Tuesday, November 6, 2007

Formative Evaluation of Instructional Design


I continue to work with Dick & Carey’s The Systematic Design of Instruction (2005). I generally refrain from commenting on the book because, although I do quite a bit of higher education instructional design for online delivery, I find the book cumbersome and unnecessarily complex, to be polite. Unlike its promise in the Preface (p. xiii) to “simply and clearly introduce (Instructors) to the fundamentals of instructional design” it bogs the willing Instructor down in a mire of densely written text, tables, and examples that seem more self-serving to establish themselves as foundational authorities and text authors than as efficient guides to the busiest Instructor.

Let me give an example. They describe Formative Evaluation as a three phase process: 1) one-to one, clinical evaluation to gather data, 2) small group evaluation from a representative population, and 3) field testing of procedures required for the installation of instruction. Now this is simple and clear. Unfortunately, rather than guide Instructors through the processes, knowing their time to be valuable, they burden the Instructor/designers with the kind of complexity needed only by full-time instructional design teams. Their matrix for performing just the one-on-one formative evaluation criteria, for example, has 41 data points to consider. Is this really helpful for the over-worked Instructor who just wants the simple and clear fundamentals of instructional design as was promised?

Dick and Carey are certainly accepted authorities in the field and I acknowledge their expertise. I am not without my own experience, and from it I offer my own perspectives. My first instructional design project was for the American West Center of the University of Utah beginning in 1976. Our five-person instructional design team was funded by two National Endowment for the Humanities grants of $3 million to produce instructional materials at the higher education level on 1) the history of Native Americans in the hemisphere and 2) their history in the United States. The two works were written from the Native American point of view, a groundbreaking perspective, and were accepted for use by 64 U.S. universities. I designed the syllabuses for both works, 44 of the 46 chapters in the Americas work, and about a fifth of the chapters in the U.S. work. Had I been using Dick and Carey at that time I think I might still be in the instructional design process rather than having it as a part of my resume for over 30 years. Consider that there were over 500 distinct language groups in just North America to go through the Dick & Carey process.

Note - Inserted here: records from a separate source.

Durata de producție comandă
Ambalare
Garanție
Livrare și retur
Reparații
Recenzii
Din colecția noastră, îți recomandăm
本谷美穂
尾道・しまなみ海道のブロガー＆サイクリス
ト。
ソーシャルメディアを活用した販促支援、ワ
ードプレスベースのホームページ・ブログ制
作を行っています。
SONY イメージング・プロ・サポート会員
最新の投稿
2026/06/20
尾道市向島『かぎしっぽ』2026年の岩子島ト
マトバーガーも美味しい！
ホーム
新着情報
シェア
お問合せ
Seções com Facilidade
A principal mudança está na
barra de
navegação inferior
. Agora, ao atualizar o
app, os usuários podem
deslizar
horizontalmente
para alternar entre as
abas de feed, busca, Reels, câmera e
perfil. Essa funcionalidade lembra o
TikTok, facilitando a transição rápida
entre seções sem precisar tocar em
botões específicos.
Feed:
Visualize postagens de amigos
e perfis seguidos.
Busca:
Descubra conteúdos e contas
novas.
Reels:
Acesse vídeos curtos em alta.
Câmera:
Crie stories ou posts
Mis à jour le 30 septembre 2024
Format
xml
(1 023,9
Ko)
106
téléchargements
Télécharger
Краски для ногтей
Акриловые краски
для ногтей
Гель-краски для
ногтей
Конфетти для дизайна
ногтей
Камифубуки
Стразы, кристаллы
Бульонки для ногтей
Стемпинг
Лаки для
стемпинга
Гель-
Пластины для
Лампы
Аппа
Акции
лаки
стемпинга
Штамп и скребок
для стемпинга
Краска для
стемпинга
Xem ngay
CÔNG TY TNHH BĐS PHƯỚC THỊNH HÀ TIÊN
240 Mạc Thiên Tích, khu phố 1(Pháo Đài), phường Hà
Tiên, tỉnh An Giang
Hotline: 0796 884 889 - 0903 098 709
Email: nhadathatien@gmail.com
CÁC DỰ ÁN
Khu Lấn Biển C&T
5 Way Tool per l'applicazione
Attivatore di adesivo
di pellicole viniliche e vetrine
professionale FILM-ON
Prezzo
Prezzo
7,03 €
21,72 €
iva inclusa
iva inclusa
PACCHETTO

Later at the University of Utah I was in charge of the Distance Education program for the University’s College of Nursing, which has both national and international renown for its distance education curriculum. Since that time I have designed over 30 online higher education courses and trained a number of instructional design teams. I was invited to train faculty members of the University of Dundee’s Centre for Medical Education in Scotland to convert their courses to online delivery and was an Advisor to the Royal College of Surgeons of England on their conversion of curriculum from knowledge-based to skills-based instruction. In the U.S., I wrote the Training Manual for the Artificial Heart Research Laboratory, trained 16 surgical teams in various aspects of the program, and was the Training Supervisor in the Heart Lab for three years. Not all, but to the point.